Problem to work on
Reproduce everything in the material from the line containing "Rendered at 1754 by 1241 pixels." down to the line containing "picture [1591, 118, 1636, 207]", including both of those lines.

Material provided
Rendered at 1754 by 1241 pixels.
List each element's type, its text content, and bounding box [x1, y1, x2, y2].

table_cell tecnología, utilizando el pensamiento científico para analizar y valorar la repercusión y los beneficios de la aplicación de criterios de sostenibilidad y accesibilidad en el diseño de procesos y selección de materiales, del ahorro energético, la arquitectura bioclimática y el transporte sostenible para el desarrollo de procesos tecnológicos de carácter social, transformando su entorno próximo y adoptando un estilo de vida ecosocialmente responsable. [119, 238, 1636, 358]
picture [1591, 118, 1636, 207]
* * *
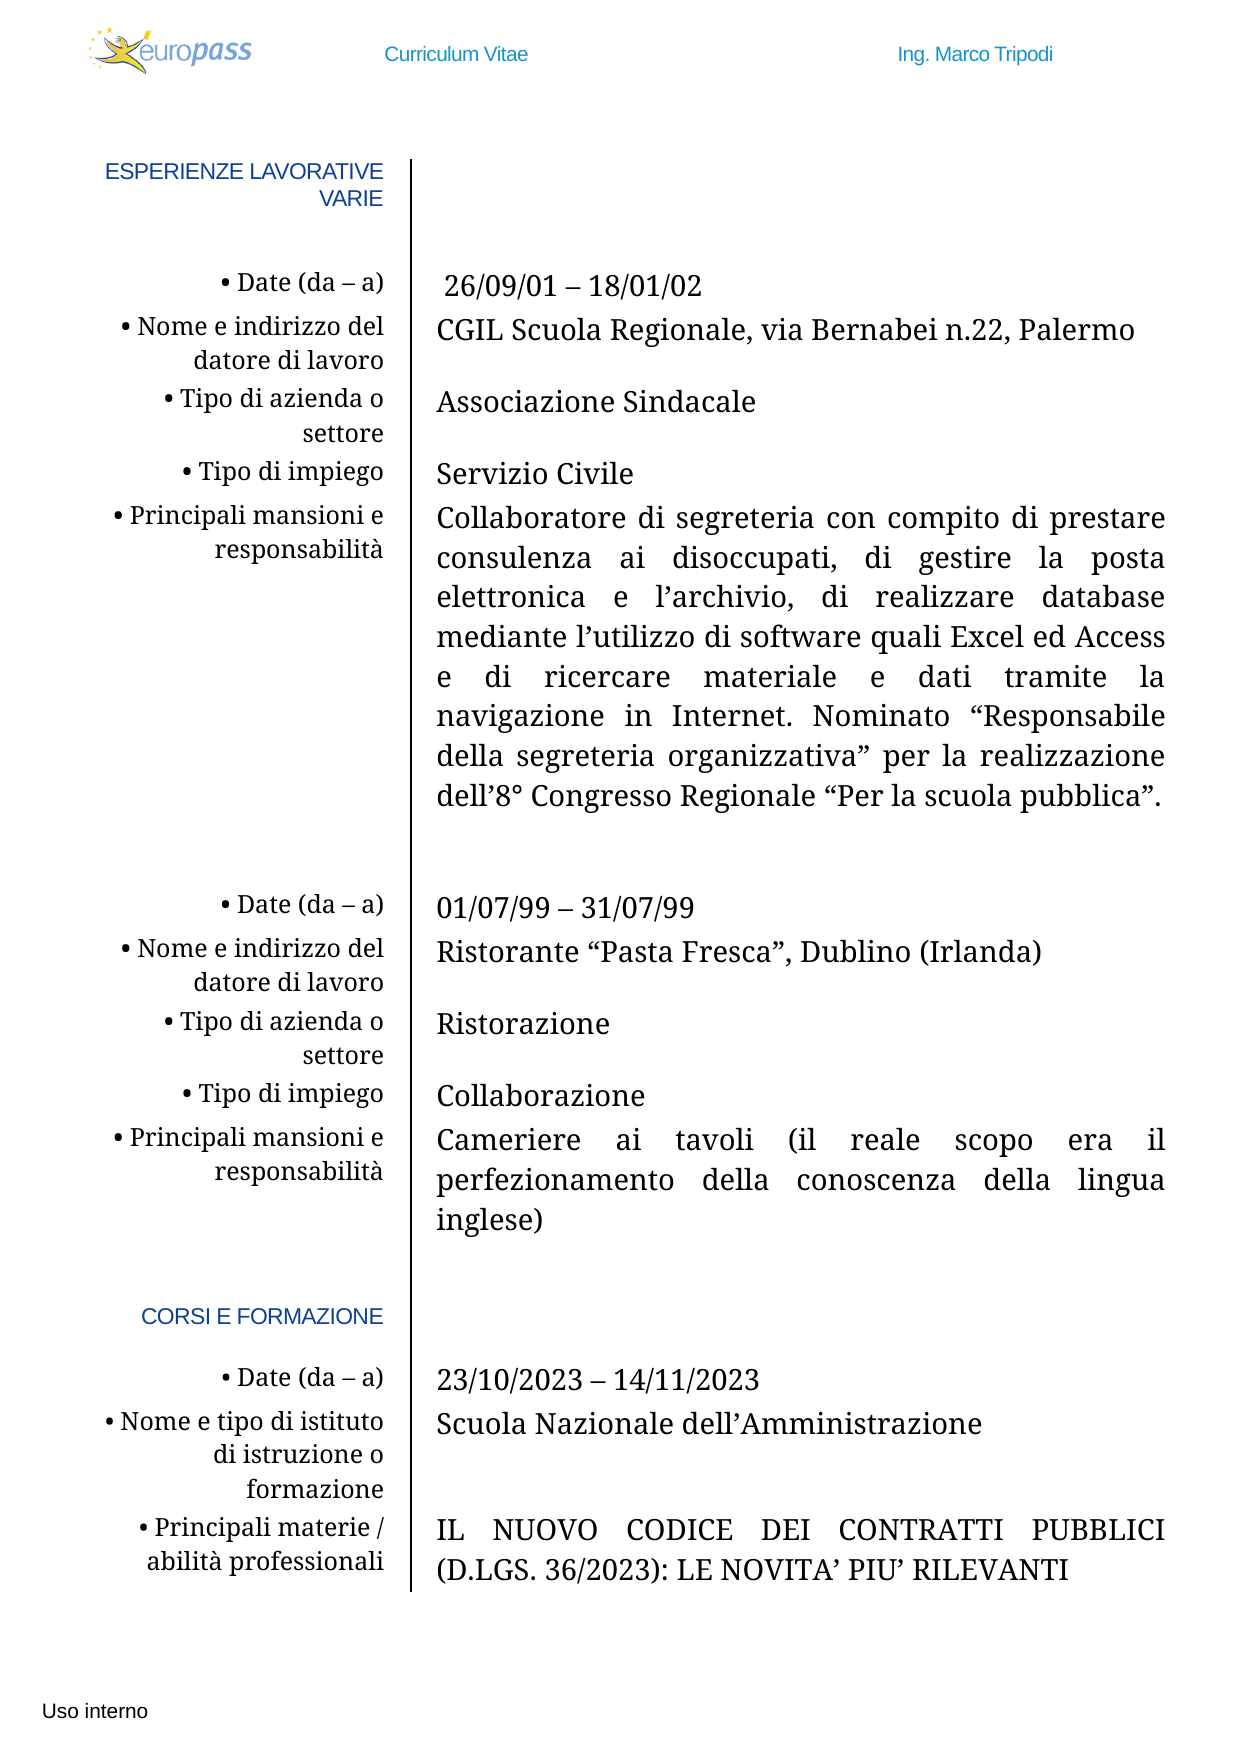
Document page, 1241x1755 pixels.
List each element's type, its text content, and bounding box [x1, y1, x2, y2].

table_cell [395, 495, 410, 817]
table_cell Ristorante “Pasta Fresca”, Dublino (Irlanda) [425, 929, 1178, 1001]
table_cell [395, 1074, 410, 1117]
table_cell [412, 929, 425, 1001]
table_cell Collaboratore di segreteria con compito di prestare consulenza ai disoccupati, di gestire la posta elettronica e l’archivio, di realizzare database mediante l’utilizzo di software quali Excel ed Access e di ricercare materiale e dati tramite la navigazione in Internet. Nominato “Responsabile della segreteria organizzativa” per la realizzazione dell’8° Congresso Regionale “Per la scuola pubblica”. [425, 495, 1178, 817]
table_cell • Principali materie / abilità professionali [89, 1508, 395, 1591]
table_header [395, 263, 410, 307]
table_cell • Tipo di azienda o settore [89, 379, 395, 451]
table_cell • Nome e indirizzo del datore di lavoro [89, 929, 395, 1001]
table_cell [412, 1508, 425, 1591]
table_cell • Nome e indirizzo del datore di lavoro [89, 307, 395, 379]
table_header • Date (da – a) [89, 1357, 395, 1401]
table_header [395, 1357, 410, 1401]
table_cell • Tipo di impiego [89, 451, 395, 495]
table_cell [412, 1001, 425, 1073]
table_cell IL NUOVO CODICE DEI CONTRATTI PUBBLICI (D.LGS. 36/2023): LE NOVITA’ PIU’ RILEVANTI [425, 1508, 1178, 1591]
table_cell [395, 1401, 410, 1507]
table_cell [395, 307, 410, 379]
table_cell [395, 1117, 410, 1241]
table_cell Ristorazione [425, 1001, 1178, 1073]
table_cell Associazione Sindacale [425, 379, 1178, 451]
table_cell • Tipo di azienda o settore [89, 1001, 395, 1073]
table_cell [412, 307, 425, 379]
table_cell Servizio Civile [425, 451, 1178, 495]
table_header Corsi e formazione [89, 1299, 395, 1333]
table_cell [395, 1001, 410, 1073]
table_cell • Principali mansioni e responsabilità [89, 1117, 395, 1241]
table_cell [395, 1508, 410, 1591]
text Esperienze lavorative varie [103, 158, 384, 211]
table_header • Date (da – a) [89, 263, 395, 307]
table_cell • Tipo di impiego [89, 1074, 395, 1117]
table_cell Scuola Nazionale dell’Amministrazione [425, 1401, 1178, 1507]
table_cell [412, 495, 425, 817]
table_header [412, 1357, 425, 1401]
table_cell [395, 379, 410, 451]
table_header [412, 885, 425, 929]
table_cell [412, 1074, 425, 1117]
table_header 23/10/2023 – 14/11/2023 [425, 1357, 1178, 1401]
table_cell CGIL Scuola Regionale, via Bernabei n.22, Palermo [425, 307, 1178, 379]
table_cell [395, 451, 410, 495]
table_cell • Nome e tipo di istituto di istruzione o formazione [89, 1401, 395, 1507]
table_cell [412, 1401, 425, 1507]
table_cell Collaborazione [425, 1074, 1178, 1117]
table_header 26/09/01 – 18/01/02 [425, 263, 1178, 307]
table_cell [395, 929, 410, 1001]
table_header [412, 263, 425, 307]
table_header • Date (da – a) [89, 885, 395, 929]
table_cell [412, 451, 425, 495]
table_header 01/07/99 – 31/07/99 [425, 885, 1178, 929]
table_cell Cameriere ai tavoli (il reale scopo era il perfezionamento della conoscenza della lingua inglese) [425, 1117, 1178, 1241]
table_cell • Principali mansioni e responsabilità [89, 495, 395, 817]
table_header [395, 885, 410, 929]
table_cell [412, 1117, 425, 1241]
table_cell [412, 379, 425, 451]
--
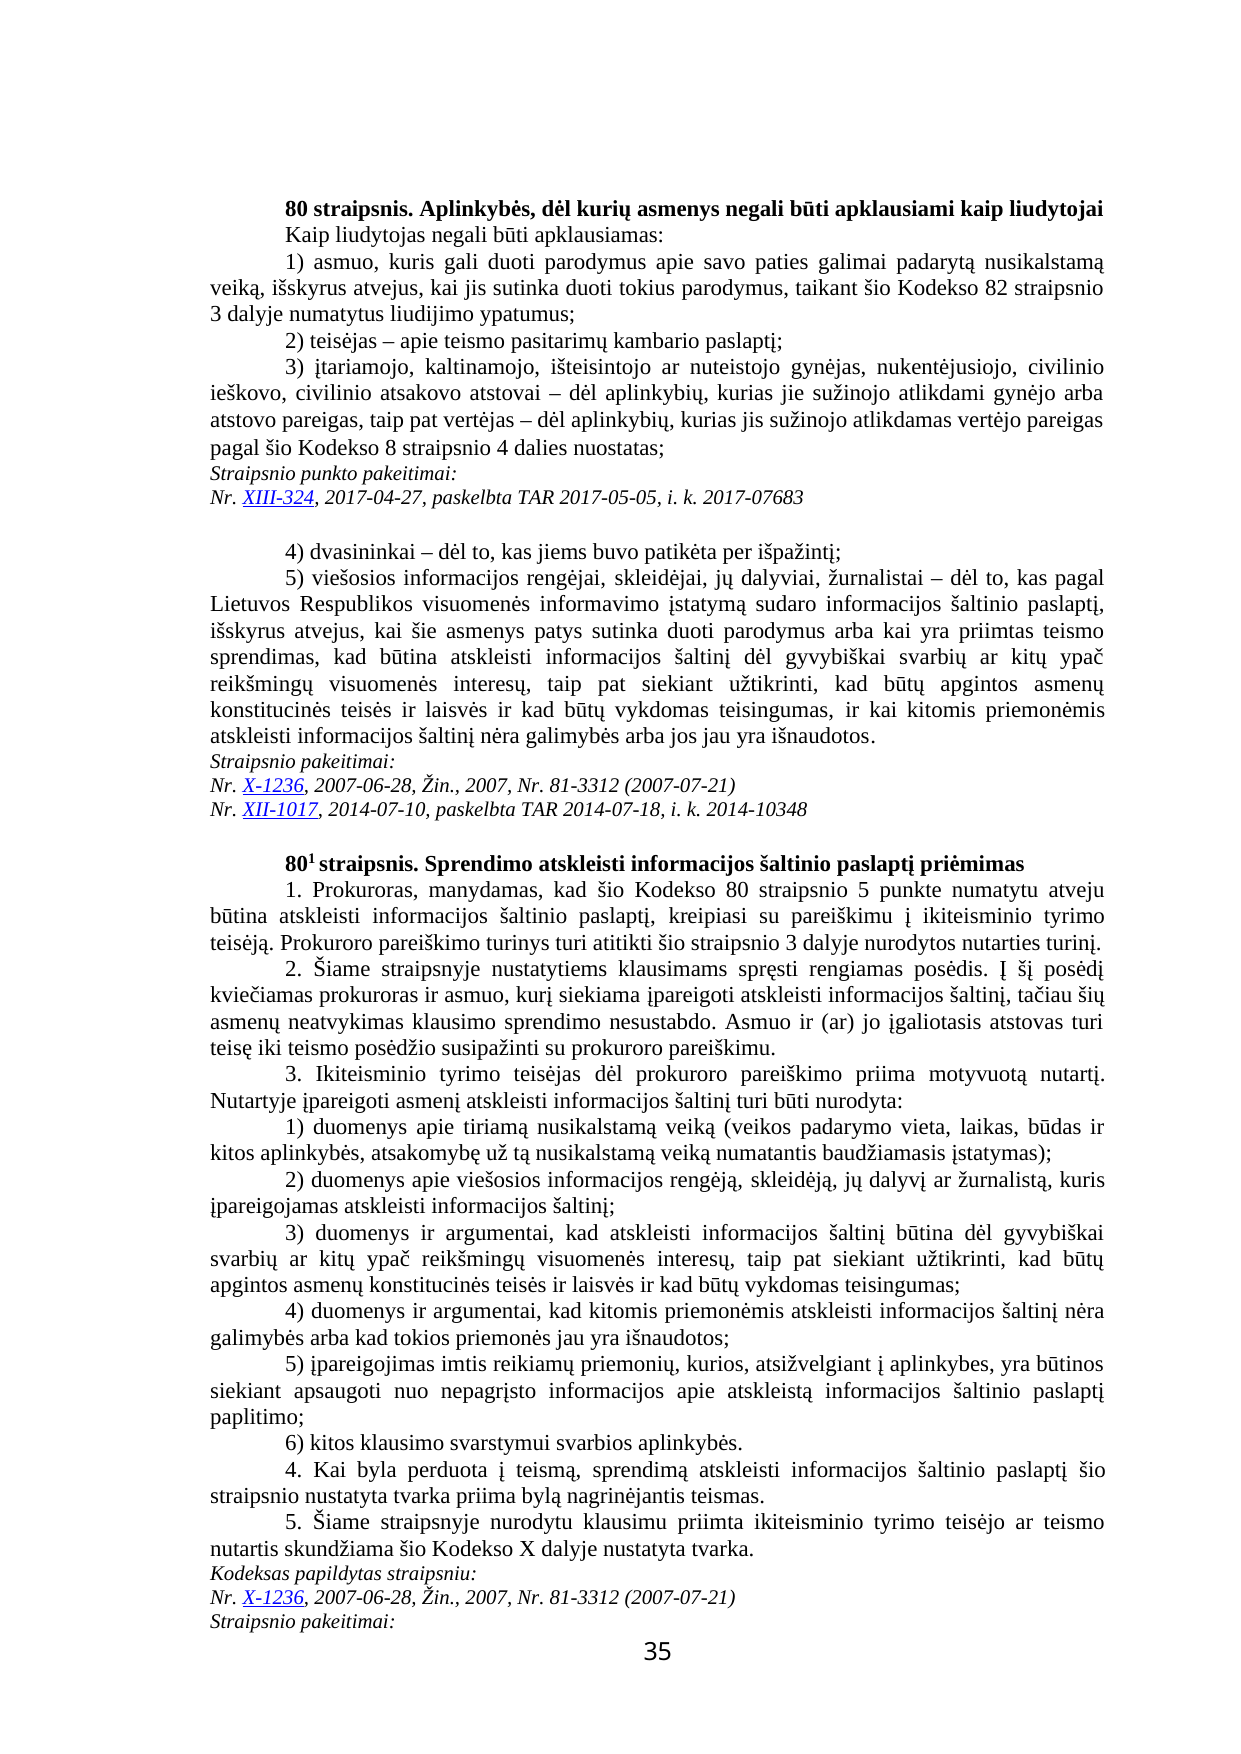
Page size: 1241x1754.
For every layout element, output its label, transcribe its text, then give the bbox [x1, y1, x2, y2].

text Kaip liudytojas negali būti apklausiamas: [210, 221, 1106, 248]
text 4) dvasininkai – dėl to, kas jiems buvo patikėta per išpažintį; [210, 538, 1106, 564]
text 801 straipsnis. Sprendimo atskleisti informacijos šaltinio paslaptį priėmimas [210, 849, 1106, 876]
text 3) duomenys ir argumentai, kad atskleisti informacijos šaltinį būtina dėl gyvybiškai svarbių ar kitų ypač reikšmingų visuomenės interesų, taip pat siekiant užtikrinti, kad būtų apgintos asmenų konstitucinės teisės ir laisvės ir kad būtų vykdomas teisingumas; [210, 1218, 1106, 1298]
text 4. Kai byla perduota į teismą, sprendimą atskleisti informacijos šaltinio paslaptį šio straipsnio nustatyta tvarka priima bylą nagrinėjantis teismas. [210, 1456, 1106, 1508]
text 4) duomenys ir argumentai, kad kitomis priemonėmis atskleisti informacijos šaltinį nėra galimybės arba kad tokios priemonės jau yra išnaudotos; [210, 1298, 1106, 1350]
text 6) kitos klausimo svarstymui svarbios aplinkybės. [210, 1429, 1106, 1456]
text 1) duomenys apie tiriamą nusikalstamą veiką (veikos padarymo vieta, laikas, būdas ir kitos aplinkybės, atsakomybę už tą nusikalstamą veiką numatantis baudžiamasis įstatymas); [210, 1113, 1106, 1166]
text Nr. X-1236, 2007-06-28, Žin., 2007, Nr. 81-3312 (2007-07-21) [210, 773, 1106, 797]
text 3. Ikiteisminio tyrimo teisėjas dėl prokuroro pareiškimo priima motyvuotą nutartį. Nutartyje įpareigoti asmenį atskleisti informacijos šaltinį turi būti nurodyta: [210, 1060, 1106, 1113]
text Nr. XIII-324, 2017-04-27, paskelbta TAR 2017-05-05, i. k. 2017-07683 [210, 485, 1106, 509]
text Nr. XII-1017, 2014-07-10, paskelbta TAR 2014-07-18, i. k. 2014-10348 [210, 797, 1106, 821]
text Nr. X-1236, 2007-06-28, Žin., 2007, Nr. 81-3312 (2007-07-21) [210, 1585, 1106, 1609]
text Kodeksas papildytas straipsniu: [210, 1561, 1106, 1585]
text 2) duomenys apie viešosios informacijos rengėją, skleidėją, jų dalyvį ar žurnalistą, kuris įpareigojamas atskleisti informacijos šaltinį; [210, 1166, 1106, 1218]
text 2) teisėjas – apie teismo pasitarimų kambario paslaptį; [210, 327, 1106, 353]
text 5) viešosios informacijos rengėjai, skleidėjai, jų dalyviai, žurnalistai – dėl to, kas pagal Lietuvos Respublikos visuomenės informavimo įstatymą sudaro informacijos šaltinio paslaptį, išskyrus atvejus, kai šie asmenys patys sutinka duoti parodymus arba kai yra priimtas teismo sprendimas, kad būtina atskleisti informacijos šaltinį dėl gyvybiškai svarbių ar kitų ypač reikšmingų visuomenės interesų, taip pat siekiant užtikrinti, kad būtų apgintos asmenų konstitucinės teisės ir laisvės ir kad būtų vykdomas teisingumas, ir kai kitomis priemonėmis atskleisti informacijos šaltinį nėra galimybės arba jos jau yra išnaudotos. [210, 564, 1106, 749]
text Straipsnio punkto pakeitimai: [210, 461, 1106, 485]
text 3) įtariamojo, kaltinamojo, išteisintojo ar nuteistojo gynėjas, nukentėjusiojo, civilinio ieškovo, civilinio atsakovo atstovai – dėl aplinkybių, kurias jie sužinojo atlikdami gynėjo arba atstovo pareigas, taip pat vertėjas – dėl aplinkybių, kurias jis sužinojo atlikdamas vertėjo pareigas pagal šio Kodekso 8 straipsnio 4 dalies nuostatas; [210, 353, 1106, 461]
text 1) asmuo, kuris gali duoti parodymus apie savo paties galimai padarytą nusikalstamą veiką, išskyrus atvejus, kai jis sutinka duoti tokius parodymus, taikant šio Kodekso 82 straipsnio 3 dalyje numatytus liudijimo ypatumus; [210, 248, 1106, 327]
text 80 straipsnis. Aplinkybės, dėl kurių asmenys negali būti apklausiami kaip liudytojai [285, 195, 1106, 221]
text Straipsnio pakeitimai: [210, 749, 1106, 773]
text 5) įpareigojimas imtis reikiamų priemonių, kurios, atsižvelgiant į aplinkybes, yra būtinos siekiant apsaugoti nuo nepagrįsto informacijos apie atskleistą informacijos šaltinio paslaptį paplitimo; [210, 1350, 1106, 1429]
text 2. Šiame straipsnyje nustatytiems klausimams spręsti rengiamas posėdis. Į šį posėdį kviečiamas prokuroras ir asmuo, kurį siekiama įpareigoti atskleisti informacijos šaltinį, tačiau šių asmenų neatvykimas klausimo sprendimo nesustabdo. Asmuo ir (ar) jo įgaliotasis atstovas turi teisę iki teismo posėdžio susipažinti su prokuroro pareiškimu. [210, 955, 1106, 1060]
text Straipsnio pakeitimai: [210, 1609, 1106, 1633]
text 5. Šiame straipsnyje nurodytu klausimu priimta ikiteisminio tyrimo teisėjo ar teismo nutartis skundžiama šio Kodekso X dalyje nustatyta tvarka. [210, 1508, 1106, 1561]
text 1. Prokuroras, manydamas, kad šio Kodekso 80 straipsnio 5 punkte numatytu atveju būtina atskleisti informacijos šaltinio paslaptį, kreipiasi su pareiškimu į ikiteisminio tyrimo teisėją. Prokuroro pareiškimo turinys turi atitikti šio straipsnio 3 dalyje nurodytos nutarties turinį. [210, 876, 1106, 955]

Problem solution
Rendered at 1754 by 1241 pixels.
List each element's type, its text content, and bounding box [x1, y1, x2, y2].

table_cell tecnología, utilizando el pensamiento científico para analizar y valorar la repercusión y los beneficios de la aplicación de criterios de sostenibilidad y accesibilidad en el diseño de procesos y selección de materiales, del ahorro energético, la arquitectura bioclimática y el transporte sostenible para el desarrollo de procesos tecnológicos de carácter social, transformando su entorno próximo y adoptando un estilo de vida ecosocialmente responsable. [119, 238, 1636, 358]
picture [1591, 118, 1636, 207]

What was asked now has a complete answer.